**PROBLEM 1:**
Answer these questions from the gateway high-availability text:
(a) What license does running multiple gateways in one VPN location require?
(b) Which protocol does the text describe as a stateful UDP protocol?
(c) In the floating public IP setup, where does the IP move if the active gateway becomes unavailable?
**PROBLEM 2:** Please carry on the gateway high-availability text from its final sentence, keeping its tone and format.

**SUPPLIED TEXT:**
━━━━━━━━━━━━━━━━━━━━

High Availability and Failover
Gateway - High Availability
We support running multiple gateways within a single VPN location to achieve high availability. This configuration requires an Enterprise License.
Deploying multiple gateways for one location
You can add multiple gateways using the "Gateway setup" context menu in the "Locations" table


Each gateway deployed for a given location will receive the same network configuration and will bind to the defined port in the location's Gateway Port.
The only thing left to do is to point your traffic to those gateways, which can be accomplished in several ways:
WireGuard is a stateful UDP protocol, so once a client establishes a session with a specific gateway, only that gateway can decrypt its traffic. In a multi-gateway setup, you must use a Layer 4 load balancer with properly configured health checks and sticky sessions to ensure traffic is consistently routed to a healthy instance and automatically redirected if a gateway fails.
You can find example Envoy proxy configuration in our deployment repository.
More details regarding WireGuard load-balancing can be found here: WireGuard UDP load-balancing.
Proxy/load balancing - The load balancer must be configured with the Gateway addresses and ports. Clients connect to the proxy, which forwards VPN (UDP) traffic to one of the gateway backends. The proxy must perform regular health checks and ensure that traffic from each client is consistently routed to a single gateway instance (sticky sessions).
Floating public IP - In this scenario, the public IP configured as the Location Gateway Address is assigned to only one gateway at a time. If the active gateway becomes unavailable, the floating IP automatically moves to the standby gateway, ensuring that client traffic is redirected to the healthy server.
Determining if multiple gateways are running
All gateways that are successfully connected for the location are displayed under the Location in VPN Overview and locations table, here is an example for two gateways:


What is the gateway peers persistence (if core/proxy services fail)
For VPN Locations without MFA - it's persistent until the system reboot - even if the gateway will not work - as the gateway configures WireGuard "in kernel".

━━━━━━━━━━━━━━━━━━━━

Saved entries
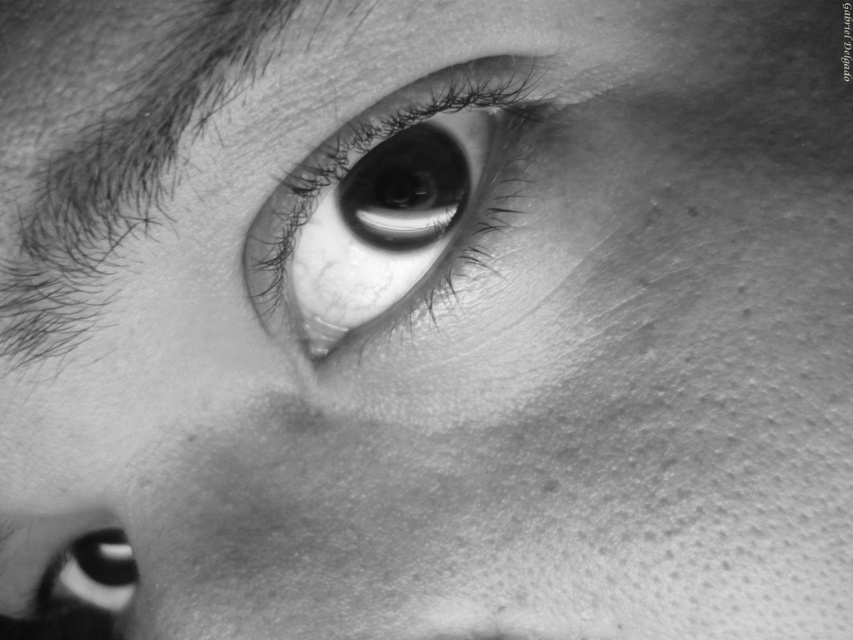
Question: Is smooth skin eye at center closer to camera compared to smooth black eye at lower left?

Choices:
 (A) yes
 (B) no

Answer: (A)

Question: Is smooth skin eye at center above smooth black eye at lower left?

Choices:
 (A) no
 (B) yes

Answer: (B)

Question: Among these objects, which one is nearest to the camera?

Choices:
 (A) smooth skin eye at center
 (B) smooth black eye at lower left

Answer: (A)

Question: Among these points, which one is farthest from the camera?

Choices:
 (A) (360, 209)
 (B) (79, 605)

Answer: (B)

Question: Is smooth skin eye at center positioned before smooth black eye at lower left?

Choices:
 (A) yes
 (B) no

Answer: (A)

━━━━━━━━━━━━━━━━━━━━

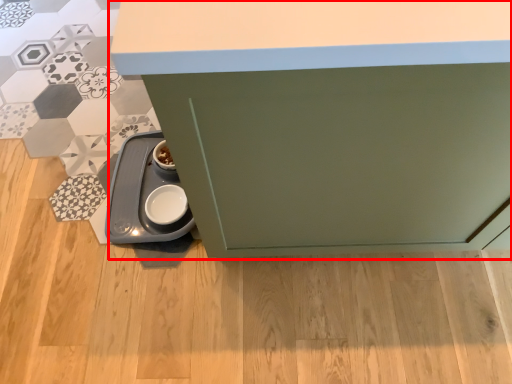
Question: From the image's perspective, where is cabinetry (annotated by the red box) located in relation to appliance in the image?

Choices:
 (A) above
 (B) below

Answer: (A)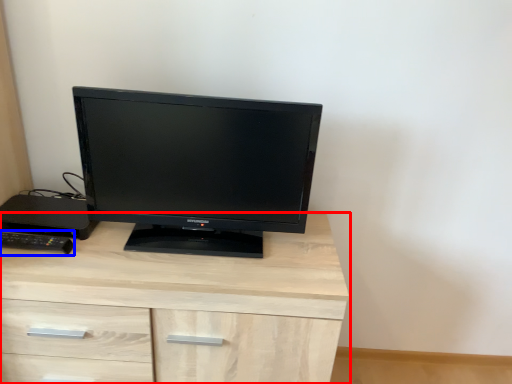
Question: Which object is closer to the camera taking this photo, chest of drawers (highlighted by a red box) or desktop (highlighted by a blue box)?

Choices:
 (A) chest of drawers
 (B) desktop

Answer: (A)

━━━━━━━━━━━━━━━━━━━━

**EXERCISE RESPONSE 1:**
(a) An Enterprise License.
(b) WireGuard.
(c) To the standby gateway.

**EXERCISE RESPONSE 2:**
For VPN Locations with MFA, this depends on the Peer Disconnect Threshold (seconds) setting in the VPN Location settings. This setting specifies that if the peer is inactive for (defined seconds), the gateway should remove it from the configuration. Therefore, if the proxy/core is not operational, MFA authentication will fail, and the peer will not be added if it is disconnected.
Core / Proxy - Failover
The core service handles gateway states as well as core connects to the proxy. Since proxy serves HTTP based protocol communication and should be in the public Internet, it needs to be secure, thus core connects to the proxy.
This way core can be in an Intranet network segment and proxy can be in DMZ, making Core completely cut-off on firewall from the Internet (you only can have only outgoing firewall rules from Intranet allowing only for core to connect to proxy).
So High Availability for core and proxy gets complicated, with multiple proxies core needs to manage those connections. We already have most of the code for that ready, but it's not yet production ready.
How to bullet-proof proxy & core with failover?
We recommend to deploy them on a failover solution - like on a kubernetes cluster (even small one - like mini-kube) . This way, Kubernetes manages: healthchecks and does failover. You can have cluster N-nodes and if any VM/node with Core/Proxy goes offline or health checks fail - it's migrated to a new node.